> [Brief]
An exact restatement is required. Cover only the lines of the records from the first through the line with "Early recognition of", and skip pictures.

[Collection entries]

——————————

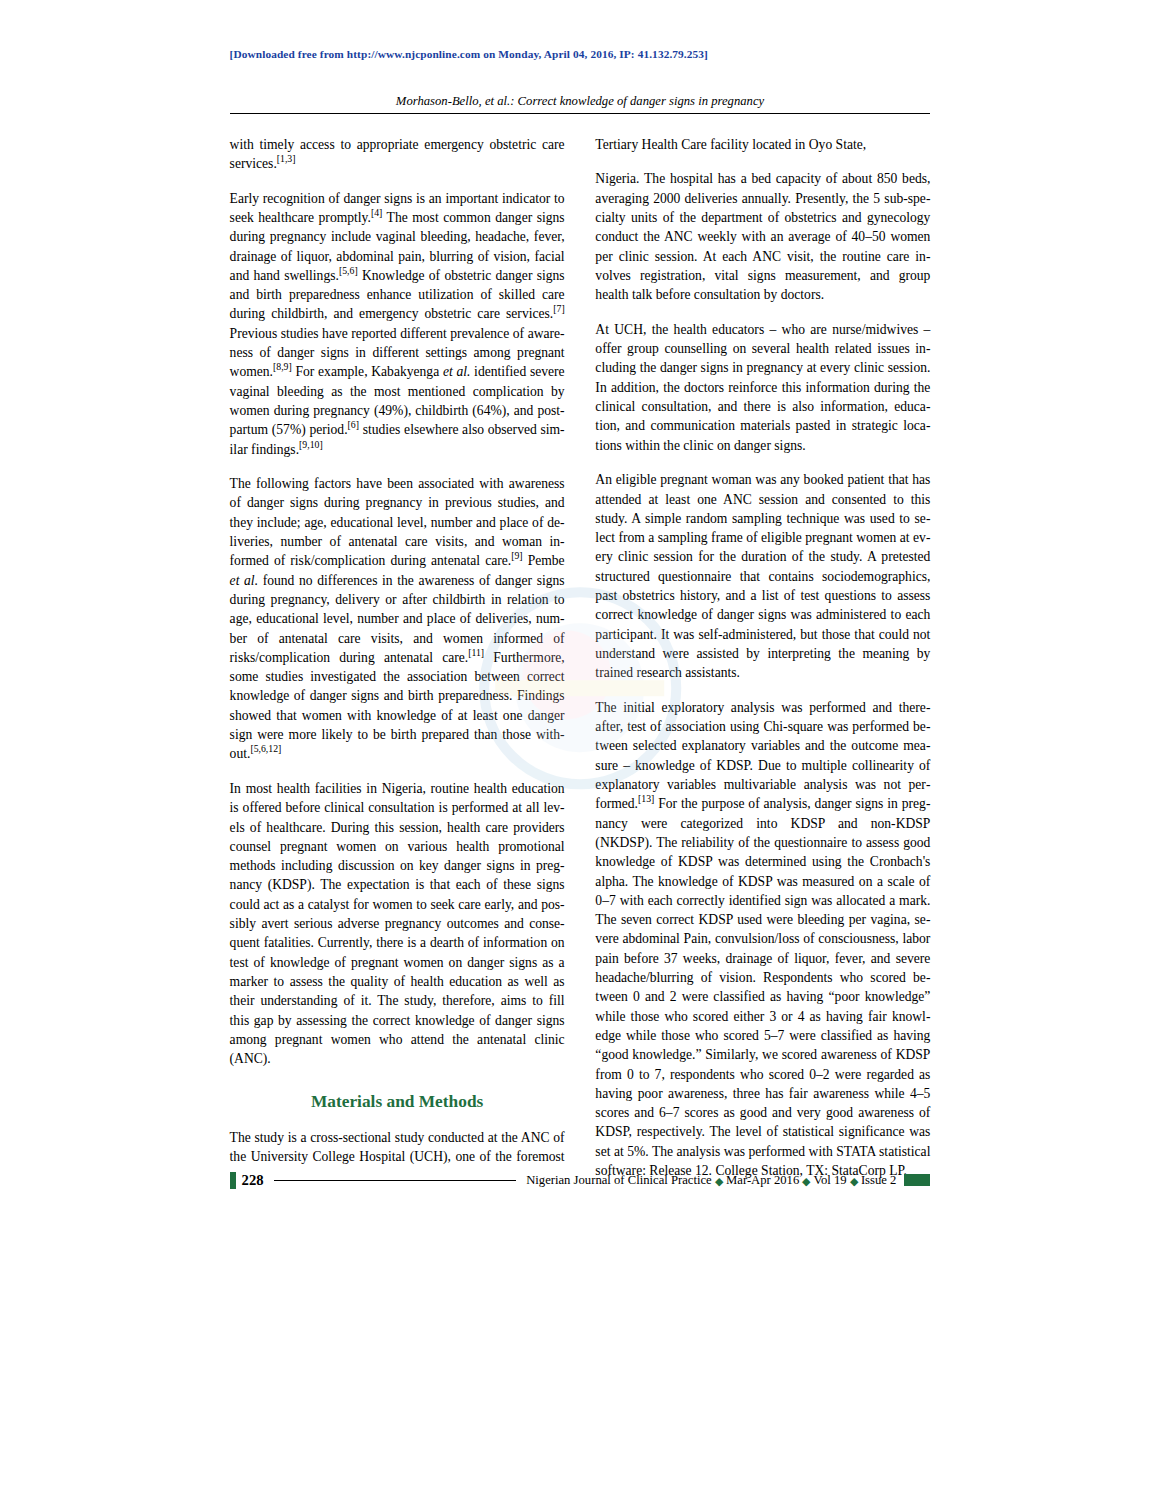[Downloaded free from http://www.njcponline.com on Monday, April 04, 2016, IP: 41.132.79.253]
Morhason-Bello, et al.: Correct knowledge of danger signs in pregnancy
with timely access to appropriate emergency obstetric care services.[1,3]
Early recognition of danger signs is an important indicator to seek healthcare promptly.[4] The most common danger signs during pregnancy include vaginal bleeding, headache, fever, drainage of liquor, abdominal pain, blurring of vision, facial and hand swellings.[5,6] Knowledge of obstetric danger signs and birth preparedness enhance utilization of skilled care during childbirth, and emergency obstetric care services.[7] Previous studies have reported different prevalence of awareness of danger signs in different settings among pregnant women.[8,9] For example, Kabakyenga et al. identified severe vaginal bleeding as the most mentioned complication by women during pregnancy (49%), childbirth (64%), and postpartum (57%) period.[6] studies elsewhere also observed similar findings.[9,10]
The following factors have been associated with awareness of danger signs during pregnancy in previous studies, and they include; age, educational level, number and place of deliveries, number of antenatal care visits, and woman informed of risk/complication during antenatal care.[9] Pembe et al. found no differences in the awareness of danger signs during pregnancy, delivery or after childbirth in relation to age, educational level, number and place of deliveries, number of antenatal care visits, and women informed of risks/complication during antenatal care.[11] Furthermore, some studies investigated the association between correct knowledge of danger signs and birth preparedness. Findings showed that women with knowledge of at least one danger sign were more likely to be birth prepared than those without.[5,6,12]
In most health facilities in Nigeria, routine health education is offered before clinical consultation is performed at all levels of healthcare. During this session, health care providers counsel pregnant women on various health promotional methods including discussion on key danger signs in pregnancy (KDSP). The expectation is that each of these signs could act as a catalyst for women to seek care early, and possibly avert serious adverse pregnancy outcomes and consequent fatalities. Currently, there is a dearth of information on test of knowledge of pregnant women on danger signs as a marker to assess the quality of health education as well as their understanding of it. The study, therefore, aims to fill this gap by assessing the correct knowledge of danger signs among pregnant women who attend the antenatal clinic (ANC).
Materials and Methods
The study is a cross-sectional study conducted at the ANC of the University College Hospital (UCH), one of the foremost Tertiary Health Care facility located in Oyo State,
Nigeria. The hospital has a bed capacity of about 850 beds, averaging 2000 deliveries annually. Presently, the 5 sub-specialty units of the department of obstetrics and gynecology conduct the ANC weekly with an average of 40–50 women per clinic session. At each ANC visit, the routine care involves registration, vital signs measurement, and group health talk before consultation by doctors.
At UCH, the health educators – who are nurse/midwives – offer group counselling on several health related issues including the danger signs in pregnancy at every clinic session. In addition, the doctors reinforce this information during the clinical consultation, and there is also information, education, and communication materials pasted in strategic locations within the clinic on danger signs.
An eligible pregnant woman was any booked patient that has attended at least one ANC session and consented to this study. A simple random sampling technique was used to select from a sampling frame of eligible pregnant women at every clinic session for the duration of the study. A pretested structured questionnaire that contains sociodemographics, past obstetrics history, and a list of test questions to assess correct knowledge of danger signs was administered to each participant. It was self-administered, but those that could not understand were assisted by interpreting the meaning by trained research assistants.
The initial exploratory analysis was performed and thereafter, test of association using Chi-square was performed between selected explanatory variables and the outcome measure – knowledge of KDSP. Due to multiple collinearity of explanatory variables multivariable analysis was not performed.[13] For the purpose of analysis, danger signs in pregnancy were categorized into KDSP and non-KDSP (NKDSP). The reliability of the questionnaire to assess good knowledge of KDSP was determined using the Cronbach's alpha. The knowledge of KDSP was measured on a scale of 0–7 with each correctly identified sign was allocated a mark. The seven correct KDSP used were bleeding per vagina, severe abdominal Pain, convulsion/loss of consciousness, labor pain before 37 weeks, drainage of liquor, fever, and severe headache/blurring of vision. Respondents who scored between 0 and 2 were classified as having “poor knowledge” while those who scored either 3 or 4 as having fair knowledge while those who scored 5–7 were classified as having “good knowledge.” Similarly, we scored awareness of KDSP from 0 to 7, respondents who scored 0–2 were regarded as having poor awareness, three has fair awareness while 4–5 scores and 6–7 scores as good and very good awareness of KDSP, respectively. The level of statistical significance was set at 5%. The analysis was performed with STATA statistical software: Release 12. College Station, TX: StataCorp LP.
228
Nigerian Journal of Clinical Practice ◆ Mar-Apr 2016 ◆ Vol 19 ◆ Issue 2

——————————

> [Response to this exercise]
[Downloaded free from http://www.njcponline.com on Monday, April 04, 2016, IP: 41.132.79.253]
Morhason-Bello, et al.: Correct knowledge of danger signs in pregnancy
with timely access to appropriate emergency obstetric care services.[1,3]
Early recognition of danger signs is an important indicator to seek healthcare promptly.[4] The most common danger signs during pregnancy include vaginal bleeding, headache, fever, drainage of liquor, abdominal pain, blurring of vision, facial and hand swellings.[5,6] Knowledge of obstetric danger signs and birth preparedness enhance utilization of skilled care during childbirth, and emergency obstetric care services.[7] Previous studies have reported different prevalence of awareness of danger signs in different settings among pregnant women.[8,9] For example, Kabakyenga et al. identified severe vaginal bleeding as the most mentioned complication by women during pregnancy (49%), childbirth (64%), and postpartum (57%) period.[6] studies elsewhere also observed similar findings.[9,10]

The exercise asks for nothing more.